Oleh Wayan Sunarta
Ni Nyoman Noti (50) dengan sabar meniup bara di dalam tungku, perapian dari tanah liat, untuk menjaga api agar tetap menyala. Lebih dari tiga jam dia menjerang atau merebus tuak dalam belek, kaleng bekas tempat minyak goreng, yang tampak hitam dan kusam terbungkus jelaga.
Di depan, tidak jauh dari belek, tampak jerigen besar yang juga telah kusam. Sebentang pengantang, buluh bambu sepanjang satu setengah meter, menghubungkan lubang belek yang tertutup rapat dengan lubang jerigen besar.
“Tiang (saya) sedang mumpunin,” ujar Noti.
Mumpunin adalah istilah lokal untuk proses menyuling tuak menjadi arak, minuman beralkohol yang sangat populer di Bali. Ni Nyoman Noti adalah salah seorang pembuat arak di Banjar Adat Merita, Kecamatan Abang, Karangasem, Bali.
Kelian Banjar Adat Merita, I Gede Tulamben (52), mengatakan ada sekitar 400 KK (Kepala Keluarga) yang berprofesi sebagai pembuat arak dari 480 KK yang menghuni Merita. “Jadi mayoritas penduduk Merita berprofesi sebagai pembuat arak,” kata I Gede Tulamben.
Keahlian penduduk Merita membuat arak diwariskan secara turun temurun sejak jaman nenek moyang mereka. Proses penyulingan arak yang dikerjakan oleh lelaki dan perempuan telah menjadi home industri di Merita. I Gede Tulamben memperkirakan tradisi membuat arak di Merita telah berlangsung sejak tahun 1700-an.
Proses membuat arak secara tradisional juga bisa ditemui di beberapa tempat di Kecamatan Sidemen, Karangasem. Berbeda dengan arak Merita yang umumnya disuling dari tuak ental (lontar/siwalan), di Sidemen kebanyakan proses penyulingan arak menggunakan bahan baku tuak nyuh (kelapa).
Tradisi membuat arak juga berkembang di beberapa tempat di sekitar Merita, seperti Culik dan Kubu. “Dulu ketika gadis Merita menikah ke luar desa, dia akan membawa dan mengembangkan teknik membuat arak di tempatnya yang baru,” ujar I Gede Tulamben.

(TUJUAN TUGAS): Ambil dari teks tentang pembuatan arak di Merita di atas bagian yang dimulai dari "Proses membuat arak" sampai dengan "tuak nyuh (kelapa).", lalu salin tanpa perubahan sedikit pun.

(CATATAN TERSEDIA):
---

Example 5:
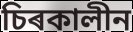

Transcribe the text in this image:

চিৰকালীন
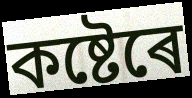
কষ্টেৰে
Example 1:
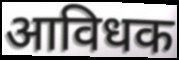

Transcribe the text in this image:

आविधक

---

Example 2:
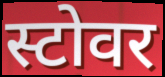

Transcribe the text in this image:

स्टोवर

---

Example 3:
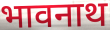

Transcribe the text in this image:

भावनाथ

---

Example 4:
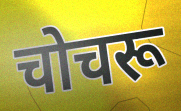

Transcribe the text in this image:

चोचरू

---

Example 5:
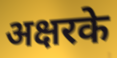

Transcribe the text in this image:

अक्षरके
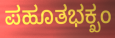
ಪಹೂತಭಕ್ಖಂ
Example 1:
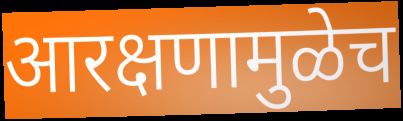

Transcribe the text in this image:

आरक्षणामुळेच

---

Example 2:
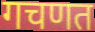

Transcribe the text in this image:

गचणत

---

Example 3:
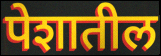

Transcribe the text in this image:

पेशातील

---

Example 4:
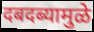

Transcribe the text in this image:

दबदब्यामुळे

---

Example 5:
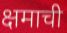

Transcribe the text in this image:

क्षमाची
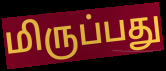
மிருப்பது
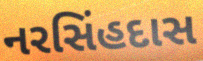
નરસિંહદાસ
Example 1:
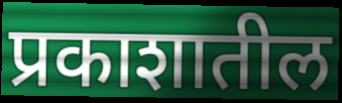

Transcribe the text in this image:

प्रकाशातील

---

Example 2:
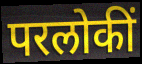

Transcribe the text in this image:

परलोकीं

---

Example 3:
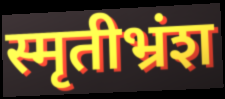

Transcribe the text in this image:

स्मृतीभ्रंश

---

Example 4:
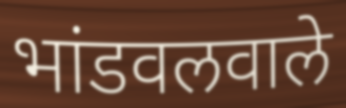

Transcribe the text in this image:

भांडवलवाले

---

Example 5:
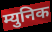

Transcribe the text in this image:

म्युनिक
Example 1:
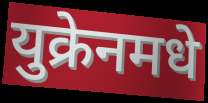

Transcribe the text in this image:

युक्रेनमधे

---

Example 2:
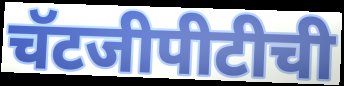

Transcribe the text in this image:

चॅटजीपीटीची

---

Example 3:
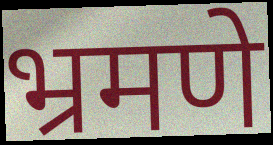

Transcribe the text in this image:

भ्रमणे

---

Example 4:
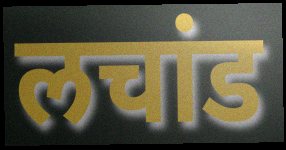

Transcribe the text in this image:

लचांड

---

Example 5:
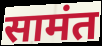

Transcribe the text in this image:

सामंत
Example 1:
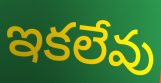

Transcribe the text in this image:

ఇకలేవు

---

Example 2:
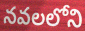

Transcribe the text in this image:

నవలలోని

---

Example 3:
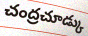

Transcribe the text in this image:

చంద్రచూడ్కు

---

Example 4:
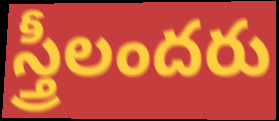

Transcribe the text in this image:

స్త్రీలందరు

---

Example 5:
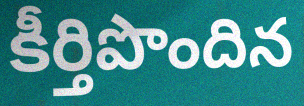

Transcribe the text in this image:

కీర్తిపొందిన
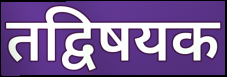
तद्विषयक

---

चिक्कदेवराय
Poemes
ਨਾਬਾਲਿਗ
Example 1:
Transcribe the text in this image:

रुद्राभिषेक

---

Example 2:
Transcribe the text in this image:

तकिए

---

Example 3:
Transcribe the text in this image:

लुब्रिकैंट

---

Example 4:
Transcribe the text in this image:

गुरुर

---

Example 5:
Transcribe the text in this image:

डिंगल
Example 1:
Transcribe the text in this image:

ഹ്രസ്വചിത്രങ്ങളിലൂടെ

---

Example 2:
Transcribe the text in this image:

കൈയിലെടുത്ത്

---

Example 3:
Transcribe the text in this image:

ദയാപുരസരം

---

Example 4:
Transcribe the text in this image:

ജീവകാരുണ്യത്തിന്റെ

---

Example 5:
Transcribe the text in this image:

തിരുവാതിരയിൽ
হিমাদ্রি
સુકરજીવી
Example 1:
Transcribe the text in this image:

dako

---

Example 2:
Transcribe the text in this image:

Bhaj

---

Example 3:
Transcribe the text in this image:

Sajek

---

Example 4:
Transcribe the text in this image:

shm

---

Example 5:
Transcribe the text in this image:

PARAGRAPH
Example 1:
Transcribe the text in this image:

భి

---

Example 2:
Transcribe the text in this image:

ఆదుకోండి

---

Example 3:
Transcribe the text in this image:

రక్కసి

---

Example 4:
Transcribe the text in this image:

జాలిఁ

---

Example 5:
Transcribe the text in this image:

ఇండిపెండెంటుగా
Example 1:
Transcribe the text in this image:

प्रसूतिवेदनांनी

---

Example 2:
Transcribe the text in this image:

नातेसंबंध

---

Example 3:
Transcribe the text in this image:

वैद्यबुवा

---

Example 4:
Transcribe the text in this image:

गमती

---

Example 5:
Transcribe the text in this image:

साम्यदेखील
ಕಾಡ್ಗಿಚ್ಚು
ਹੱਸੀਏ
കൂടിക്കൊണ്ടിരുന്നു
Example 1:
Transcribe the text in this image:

--

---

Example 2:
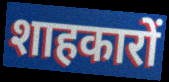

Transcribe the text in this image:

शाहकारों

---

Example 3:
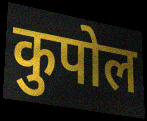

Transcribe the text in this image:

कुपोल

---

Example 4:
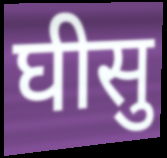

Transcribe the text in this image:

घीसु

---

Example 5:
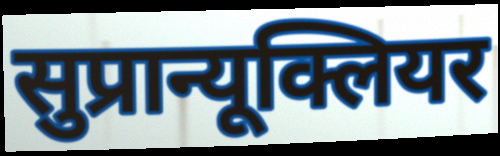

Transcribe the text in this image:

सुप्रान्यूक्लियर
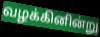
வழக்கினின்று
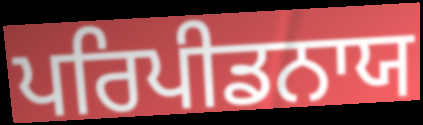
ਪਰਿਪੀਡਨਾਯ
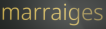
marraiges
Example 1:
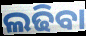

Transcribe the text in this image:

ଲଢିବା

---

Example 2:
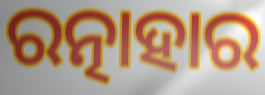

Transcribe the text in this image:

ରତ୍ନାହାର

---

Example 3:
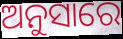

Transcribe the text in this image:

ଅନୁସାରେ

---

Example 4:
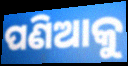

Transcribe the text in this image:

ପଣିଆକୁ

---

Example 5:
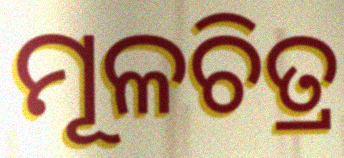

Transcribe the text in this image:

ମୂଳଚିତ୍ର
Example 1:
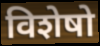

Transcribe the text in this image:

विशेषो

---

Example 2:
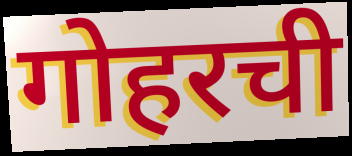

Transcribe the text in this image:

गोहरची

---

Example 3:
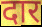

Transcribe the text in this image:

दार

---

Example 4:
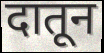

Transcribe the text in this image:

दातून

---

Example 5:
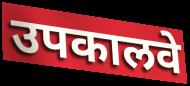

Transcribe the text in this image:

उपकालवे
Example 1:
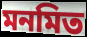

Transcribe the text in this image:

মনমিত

(JAWABAN TERTULIS):
Proses membuat arak secara tradisional juga bisa ditemui di beberapa tempat di Kecamatan Sidemen, Karangasem. Berbeda dengan arak Merita yang umumnya disuling dari tuak ental (lontar/siwalan), di Sidemen kebanyakan proses penyulingan arak menggunakan bahan baku tuak nyuh (kelapa).